> **TASK DETAILS**
Begin at the first line below and copy each line exactly, ending with the line where "26 de abril de 2024" appears.

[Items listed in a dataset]
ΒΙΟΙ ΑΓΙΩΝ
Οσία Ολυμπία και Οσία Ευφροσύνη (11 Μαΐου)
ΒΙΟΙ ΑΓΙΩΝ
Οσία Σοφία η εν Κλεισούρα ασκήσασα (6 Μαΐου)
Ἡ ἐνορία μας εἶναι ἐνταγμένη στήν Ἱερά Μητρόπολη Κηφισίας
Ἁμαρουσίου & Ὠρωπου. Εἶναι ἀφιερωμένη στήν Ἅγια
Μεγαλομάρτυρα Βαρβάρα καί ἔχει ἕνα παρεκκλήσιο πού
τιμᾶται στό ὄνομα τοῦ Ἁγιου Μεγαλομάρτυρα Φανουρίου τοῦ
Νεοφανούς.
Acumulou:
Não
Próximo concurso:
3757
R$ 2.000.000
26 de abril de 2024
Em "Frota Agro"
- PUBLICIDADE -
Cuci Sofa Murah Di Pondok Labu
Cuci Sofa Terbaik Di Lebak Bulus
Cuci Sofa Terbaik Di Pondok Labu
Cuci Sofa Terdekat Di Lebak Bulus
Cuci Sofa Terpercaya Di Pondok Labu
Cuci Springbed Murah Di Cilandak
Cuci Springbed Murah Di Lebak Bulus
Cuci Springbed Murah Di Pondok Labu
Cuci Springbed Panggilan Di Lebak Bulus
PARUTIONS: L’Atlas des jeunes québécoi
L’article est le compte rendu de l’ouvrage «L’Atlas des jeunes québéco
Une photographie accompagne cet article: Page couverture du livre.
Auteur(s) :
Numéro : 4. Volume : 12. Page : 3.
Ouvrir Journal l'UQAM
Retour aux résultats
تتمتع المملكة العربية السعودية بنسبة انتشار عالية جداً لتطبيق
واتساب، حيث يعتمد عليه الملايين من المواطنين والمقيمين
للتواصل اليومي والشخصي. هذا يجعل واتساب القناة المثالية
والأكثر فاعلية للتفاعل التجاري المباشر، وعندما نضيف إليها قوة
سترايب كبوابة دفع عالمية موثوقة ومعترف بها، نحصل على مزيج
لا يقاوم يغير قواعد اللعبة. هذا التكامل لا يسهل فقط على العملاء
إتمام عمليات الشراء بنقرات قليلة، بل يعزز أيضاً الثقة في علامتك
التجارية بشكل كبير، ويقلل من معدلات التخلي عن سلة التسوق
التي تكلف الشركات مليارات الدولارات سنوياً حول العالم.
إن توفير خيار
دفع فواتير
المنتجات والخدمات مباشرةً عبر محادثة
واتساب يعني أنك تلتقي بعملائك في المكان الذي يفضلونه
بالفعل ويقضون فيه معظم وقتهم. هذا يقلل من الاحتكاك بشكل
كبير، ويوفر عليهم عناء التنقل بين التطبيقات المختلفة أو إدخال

> **WRITTEN REPLY**
ΒΙΟΙ ΑΓΙΩΝ
Οσία Ολυμπία και Οσία Ευφροσύνη (11 Μαΐου)
ΒΙΟΙ ΑΓΙΩΝ
Οσία Σοφία η εν Κλεισούρα ασκήσασα (6 Μαΐου)
Ἡ ἐνορία μας εἶναι ἐνταγμένη στήν Ἱερά Μητρόπολη Κηφισίας
Ἁμαρουσίου & Ὠρωπου. Εἶναι ἀφιερωμένη στήν Ἅγια
Μεγαλομάρτυρα Βαρβάρα καί ἔχει ἕνα παρεκκλήσιο πού
τιμᾶται στό ὄνομα τοῦ Ἁγιου Μεγαλομάρτυρα Φανουρίου τοῦ
Νεοφανούς.
Acumulou:
Não
Próximo concurso:
3757
R$ 2.000.000
26 de abril de 2024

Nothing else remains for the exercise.